What the task asks: Pick up the court of appeals decision on William Vollbrecht's homicide conviction after its final sentence and continue writing it.
Segment Start: Passage provided
COURT OF APPEALS

DECISION

DATED AND FILED

 

November 6, 2012

 

Diane M. Fremgen

Clerk of Court of Appeals

 

 

 

NOTICE

 

 

This opinion is subject to further editing.  If published, the official version will appear in the bound volume of the Official Reports. 

 

A party may file with the Supreme Court a petition to review an adverse decision by the Court of Appeals.  See Wis. Stat. § 808.10 and Rule 809.62. 

 

 

 

 

Appeal No. 

2012AP49-CR

Cir. Ct. No.  2010CF134

STATE OF WISCONSIN 

IN COURT OF APPEALS

 

DISTRICT III

 

 

 

 

State of Wisconsin,

 

          Plaintiff-Respondent,

 

     v.

 

William F. Vollbrecht,

 

          Defendant-Appellant.

 

 

 

 

            APPEAL from a judgment of the circuit court for Chippewa County:  STEVEN R. CRAY, Judge.  Affirmed. 

            Before Hoover, P.J., Peterson and Mangerson, JJ.

1        HOOVER, P.J.   William Vollbrecht appeals a judgment of conviction for first-degree intentional homicide.[1]  Vollbrecht argues there was insufficient evidence to support the conviction.  We reject the argument and affirm.

BACKGROUND

2        Tammy Clark and Vollbrecht dated sporadically from September 2008 until May 1, 2010.  In April 2010, Vollbrecht had moved from Chippewa County to North Dakota for work.  Shortly thereafter, Clark started dating Chris Farmer and ended the relationship with Vollbrecht.  Vollbrecht learned that Clark was seeing someone and sent her a text message that he would kill whomever she was with.  Vollbrecht returned to Chippewa County on May 12.  He drove to Clark’s residence and found her with her roommate and Farmer. Vollbrecht collected his belongings and left.  He testified that he drank all day and into the night.
Segment End: Passage provided
Segment Start: Records supplied
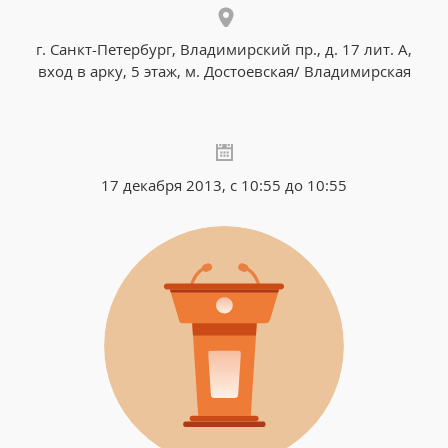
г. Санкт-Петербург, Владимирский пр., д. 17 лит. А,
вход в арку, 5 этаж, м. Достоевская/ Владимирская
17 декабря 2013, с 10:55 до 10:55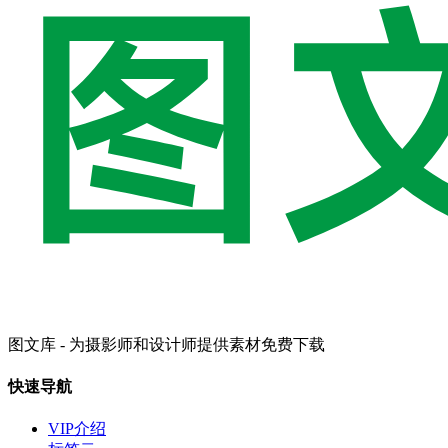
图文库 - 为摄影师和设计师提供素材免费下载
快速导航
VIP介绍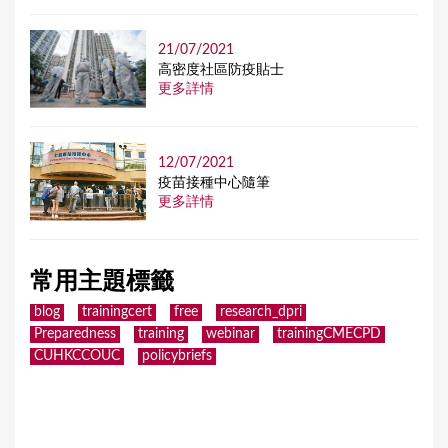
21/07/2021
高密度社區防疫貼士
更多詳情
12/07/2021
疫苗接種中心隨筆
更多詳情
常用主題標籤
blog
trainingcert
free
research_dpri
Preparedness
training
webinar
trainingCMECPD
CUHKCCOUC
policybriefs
Segment End: Records supplied
Segment Start: Records supplied
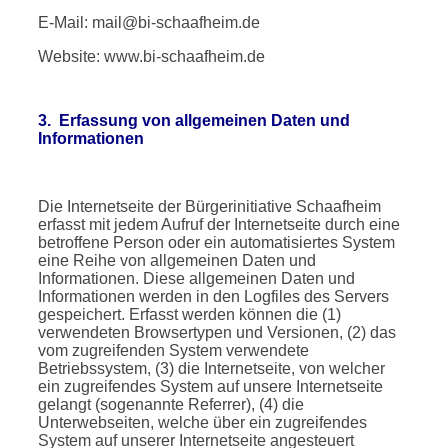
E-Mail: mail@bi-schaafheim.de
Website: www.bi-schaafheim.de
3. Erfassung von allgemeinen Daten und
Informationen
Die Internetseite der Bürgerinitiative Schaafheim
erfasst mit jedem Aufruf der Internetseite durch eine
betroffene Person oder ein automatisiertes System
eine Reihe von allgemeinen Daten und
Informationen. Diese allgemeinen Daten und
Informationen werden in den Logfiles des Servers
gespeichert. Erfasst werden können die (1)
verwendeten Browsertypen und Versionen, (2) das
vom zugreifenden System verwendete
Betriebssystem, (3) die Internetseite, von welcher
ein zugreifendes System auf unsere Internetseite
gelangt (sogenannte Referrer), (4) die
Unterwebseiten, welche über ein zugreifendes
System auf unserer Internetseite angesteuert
Segment End: Records supplied
Written response:
3        Vollbrecht testified that the next morning, he exchanged text messages with Clark and then met at her home and talked for about forty-five minutes.  After she told him they were not going to get back together, he went to a bar and started drinking at approximately 10:00 a.m.  Vollbrecht continued drinking at various bars throughout the day.  Around 5:00 p.m., Clark and Farmer were together at a bar when Vollbrecht arrived.  Vollbrecht testified he “decided [he] was going to pick a fight.”  Vollbrecht sent several threatening text messages to Clark.  Clark and Farmer decided to leave the bar.  Vollbrecht testified that he taunted Farmer with a nude photo of Clark before he left, and Farmer told him that Clark would not have left him if he had taken better care of her.  Vollbrecht responded that he “could tear him apart with ease.”  Farmer stated he would fight Vollbrecht any time and wrote down his address and phone number and gave it to Vollbrecht.

4        After Clark and Farmer left, they drove to Farmer’s place for the evening.  Vollbrecht continued drinking at various bars and sent several more threatening text messages to Clark.  When asked about these messages at trial, Vollbrecht responded, “I was mad enough at the time … I was mad enough to—I was mad enough to kill somebody.”  Vollbrecht also text-messaged his mother that evening, stating “I go 2 prison or die 2day,” “Wen i kil him i wil cal cus im runin at them with a gun,” and “thankx, i kil.”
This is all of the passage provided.